The White House is proposing stricter rules on brokers who manage the retirement accounts of Americans; the rules would hold brokers to a “fiduciary standard”, legally requiring them to put their clients’ interests above their own.

Under the “fiduciary standard”, brokers would be required to disclose conflicts of interest, and would be obligated to give sound financial advice based on their clients’ age and risk tolerance.

Registered investment advisors are already held to the “fiduciary standard” and have to register with the SEC.

More from Yahoo News:

President Barack Obama will direct the Department of Labor on Monday to proceed with new rules that would rein in conflicts of interests among Wall Street brokers who advise clients on retirement investments, administration officials said.

The change would mandate that brokers follow a “fiduciary standard” to prioritize clients’ interests over brokers’ interests, they said.
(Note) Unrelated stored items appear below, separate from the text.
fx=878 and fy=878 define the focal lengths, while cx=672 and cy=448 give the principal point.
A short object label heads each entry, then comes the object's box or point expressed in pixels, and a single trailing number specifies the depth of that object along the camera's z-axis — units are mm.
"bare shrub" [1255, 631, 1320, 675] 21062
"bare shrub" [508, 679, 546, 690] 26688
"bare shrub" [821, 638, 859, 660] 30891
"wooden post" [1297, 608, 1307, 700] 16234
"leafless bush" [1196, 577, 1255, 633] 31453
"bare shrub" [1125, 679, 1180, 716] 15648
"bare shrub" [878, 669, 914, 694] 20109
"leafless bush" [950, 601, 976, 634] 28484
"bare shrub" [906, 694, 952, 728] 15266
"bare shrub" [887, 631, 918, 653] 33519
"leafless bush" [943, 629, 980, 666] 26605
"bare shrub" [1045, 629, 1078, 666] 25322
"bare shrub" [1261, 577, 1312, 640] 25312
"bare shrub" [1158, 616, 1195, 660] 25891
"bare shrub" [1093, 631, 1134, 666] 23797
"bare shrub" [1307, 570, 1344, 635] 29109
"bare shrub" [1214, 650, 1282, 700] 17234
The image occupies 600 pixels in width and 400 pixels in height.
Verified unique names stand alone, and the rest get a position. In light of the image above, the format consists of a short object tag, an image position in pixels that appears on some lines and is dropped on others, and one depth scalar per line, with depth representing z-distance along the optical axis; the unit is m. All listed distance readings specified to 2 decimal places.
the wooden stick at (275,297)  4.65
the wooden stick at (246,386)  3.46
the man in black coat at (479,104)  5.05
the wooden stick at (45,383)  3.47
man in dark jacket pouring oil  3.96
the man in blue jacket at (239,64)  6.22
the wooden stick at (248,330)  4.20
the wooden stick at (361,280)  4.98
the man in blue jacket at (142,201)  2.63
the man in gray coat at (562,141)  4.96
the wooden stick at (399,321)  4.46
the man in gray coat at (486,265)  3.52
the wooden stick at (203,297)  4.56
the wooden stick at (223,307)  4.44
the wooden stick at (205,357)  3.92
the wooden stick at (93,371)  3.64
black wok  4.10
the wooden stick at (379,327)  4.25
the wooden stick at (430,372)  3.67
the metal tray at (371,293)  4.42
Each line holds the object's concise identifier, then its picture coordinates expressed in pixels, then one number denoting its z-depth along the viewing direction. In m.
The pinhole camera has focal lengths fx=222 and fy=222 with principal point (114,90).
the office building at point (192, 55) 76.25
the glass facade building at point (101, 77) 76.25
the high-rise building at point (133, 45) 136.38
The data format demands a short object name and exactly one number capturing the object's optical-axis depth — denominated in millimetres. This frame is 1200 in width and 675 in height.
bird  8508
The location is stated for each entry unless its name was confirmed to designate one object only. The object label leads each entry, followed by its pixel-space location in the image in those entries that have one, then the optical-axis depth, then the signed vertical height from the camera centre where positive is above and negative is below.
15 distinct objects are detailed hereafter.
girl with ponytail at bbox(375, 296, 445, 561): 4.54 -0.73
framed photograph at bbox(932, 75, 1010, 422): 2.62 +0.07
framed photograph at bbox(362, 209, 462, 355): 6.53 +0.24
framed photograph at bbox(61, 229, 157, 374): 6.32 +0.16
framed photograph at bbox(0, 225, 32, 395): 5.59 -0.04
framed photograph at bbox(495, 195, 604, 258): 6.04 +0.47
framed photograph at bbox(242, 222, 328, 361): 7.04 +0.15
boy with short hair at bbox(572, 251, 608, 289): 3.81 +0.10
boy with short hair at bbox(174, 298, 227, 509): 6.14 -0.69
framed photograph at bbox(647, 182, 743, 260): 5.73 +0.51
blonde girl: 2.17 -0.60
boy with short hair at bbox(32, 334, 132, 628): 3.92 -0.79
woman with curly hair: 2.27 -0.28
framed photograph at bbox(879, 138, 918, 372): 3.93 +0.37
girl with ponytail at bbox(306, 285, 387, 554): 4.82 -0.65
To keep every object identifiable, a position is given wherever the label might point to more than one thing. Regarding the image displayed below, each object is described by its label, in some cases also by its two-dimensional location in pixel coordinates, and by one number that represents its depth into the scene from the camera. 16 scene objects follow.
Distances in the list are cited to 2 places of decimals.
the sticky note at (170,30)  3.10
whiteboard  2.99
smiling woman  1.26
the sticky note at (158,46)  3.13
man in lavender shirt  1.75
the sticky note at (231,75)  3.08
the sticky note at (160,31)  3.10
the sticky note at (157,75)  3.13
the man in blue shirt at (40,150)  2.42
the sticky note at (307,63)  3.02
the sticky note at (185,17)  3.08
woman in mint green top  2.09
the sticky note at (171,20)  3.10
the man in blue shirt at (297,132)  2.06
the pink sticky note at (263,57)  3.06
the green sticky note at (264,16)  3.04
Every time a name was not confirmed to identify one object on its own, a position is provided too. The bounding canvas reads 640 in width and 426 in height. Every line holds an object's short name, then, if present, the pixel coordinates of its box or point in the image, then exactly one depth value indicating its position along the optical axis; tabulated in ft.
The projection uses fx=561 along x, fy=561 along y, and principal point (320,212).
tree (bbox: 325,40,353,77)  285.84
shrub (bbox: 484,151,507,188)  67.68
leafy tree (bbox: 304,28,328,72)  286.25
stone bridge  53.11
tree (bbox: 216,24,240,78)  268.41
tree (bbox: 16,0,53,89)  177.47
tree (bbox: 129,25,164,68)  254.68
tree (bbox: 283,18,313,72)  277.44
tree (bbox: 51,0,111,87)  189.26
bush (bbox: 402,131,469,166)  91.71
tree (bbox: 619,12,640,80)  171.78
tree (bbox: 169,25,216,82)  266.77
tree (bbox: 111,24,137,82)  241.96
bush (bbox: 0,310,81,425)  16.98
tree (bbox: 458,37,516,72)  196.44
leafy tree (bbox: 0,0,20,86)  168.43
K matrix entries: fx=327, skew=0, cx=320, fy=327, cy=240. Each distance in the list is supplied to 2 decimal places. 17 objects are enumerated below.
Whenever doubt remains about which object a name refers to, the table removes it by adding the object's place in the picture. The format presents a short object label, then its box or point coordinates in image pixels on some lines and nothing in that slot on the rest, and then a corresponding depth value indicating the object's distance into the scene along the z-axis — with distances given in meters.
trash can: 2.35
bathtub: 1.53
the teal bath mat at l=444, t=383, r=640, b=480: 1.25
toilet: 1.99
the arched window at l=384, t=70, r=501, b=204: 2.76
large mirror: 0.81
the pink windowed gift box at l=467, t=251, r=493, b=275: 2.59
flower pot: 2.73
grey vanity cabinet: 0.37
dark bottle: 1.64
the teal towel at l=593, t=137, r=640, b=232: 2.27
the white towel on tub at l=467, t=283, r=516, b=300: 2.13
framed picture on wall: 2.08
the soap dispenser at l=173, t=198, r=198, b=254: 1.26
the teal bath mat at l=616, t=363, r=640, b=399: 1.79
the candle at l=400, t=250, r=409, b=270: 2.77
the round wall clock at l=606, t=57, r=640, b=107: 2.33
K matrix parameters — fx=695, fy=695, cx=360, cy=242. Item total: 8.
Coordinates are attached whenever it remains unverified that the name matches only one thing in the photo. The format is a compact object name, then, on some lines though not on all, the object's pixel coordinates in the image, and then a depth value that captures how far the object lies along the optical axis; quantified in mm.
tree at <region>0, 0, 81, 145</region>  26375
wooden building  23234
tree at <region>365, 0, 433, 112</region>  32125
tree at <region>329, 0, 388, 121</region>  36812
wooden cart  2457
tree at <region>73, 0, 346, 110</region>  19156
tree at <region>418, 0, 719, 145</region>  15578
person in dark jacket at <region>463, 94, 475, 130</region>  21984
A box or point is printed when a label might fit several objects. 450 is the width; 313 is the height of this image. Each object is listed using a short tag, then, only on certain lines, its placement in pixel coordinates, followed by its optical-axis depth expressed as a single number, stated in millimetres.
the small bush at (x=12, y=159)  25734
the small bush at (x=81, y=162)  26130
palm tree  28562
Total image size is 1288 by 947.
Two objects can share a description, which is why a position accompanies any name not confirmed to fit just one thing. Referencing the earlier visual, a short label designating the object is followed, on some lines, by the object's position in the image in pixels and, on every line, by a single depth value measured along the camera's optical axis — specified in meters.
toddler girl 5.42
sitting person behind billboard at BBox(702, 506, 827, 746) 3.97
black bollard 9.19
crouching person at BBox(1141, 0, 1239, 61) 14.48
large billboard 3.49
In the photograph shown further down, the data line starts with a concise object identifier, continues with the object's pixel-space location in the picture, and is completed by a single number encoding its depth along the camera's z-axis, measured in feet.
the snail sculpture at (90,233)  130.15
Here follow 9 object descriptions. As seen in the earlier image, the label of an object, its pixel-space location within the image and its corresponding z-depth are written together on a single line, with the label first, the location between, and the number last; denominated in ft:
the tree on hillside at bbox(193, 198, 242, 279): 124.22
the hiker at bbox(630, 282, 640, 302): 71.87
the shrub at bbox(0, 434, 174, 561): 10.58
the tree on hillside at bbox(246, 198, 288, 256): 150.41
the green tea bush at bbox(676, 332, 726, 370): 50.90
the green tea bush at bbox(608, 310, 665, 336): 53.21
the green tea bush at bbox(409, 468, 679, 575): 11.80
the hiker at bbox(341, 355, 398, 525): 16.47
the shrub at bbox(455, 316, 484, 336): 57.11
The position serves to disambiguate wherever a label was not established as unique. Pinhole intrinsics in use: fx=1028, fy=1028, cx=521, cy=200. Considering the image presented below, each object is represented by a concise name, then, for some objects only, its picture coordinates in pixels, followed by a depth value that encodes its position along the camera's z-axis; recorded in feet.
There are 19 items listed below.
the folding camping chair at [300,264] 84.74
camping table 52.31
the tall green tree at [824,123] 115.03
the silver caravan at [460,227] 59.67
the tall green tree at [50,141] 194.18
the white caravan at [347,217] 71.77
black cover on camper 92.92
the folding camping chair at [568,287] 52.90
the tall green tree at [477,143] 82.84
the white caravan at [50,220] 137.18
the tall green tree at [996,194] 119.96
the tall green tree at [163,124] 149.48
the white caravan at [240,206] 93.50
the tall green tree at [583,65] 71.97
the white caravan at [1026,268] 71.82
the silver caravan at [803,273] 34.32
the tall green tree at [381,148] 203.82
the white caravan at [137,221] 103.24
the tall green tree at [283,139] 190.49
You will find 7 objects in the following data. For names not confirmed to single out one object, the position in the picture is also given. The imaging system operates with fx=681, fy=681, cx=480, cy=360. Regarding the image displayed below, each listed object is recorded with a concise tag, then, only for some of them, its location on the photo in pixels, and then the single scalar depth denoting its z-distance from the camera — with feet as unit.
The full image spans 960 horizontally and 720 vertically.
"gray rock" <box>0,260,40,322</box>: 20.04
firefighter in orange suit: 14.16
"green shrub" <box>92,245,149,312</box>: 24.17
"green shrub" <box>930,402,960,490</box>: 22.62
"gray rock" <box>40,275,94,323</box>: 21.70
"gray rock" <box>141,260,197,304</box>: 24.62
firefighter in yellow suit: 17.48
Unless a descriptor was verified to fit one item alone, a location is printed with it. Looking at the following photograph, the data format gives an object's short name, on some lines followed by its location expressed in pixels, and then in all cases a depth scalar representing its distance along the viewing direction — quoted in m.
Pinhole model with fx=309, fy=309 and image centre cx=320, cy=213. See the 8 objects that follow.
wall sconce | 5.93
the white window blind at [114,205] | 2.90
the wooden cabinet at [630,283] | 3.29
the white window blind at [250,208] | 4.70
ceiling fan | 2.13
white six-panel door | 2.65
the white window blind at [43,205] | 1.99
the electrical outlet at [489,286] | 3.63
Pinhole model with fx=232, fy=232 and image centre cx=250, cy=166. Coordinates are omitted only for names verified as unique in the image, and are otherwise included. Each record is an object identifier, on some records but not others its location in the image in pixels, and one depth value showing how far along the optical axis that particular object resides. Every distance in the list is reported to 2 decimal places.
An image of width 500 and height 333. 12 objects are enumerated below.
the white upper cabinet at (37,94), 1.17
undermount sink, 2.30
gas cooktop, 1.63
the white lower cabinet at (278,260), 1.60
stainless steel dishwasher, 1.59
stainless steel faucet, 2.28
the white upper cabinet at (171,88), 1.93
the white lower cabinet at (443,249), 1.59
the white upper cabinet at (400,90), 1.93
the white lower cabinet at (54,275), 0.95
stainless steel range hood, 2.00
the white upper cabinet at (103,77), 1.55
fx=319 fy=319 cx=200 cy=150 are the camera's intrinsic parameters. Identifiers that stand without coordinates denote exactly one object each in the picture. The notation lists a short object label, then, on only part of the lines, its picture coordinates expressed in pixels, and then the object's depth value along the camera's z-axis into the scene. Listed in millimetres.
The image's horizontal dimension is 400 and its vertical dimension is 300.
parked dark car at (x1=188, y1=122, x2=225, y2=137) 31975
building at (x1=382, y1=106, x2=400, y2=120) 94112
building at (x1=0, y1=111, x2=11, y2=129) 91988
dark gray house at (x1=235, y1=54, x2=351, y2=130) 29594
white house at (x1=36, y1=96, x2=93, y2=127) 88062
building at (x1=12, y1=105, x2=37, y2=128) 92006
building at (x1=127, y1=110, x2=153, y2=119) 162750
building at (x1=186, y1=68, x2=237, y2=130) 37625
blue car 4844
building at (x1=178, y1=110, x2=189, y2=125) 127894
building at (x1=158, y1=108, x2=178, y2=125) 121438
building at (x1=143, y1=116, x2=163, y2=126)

The proposal is opposed by many Republicans and financial firms, which are fearful that the plan will limit broker compensation.

The move would cut back on “hidden fees” that financial advisers can pocket when steering clients into more expensive products that may not be the best option for the investor, officials said. Such practices cost working- and middle-class families $17 billion a year, according to the White House.

[…]

Secretary of Labor Tom Perez said the proposal would be published in the coming months and be open to a comment period. He said feedback from the previous failed attempt at reform had informed the process.

“We expect that the proposed rule will not ban commissions or any common compensation practices, and it will allow financial advisers to continue providing general education on retirement savings,” he said, citing some of the differences with the previous proposal.

The Labor Department was weighing a similar proposal in 2010, but it drew outcry from the financial industry and some Republican lawmakers.

This recent proposal has received similar criticism. Banks argue that the rules could actually limit people’s ability to save for retirement by closing off profitable investment paths.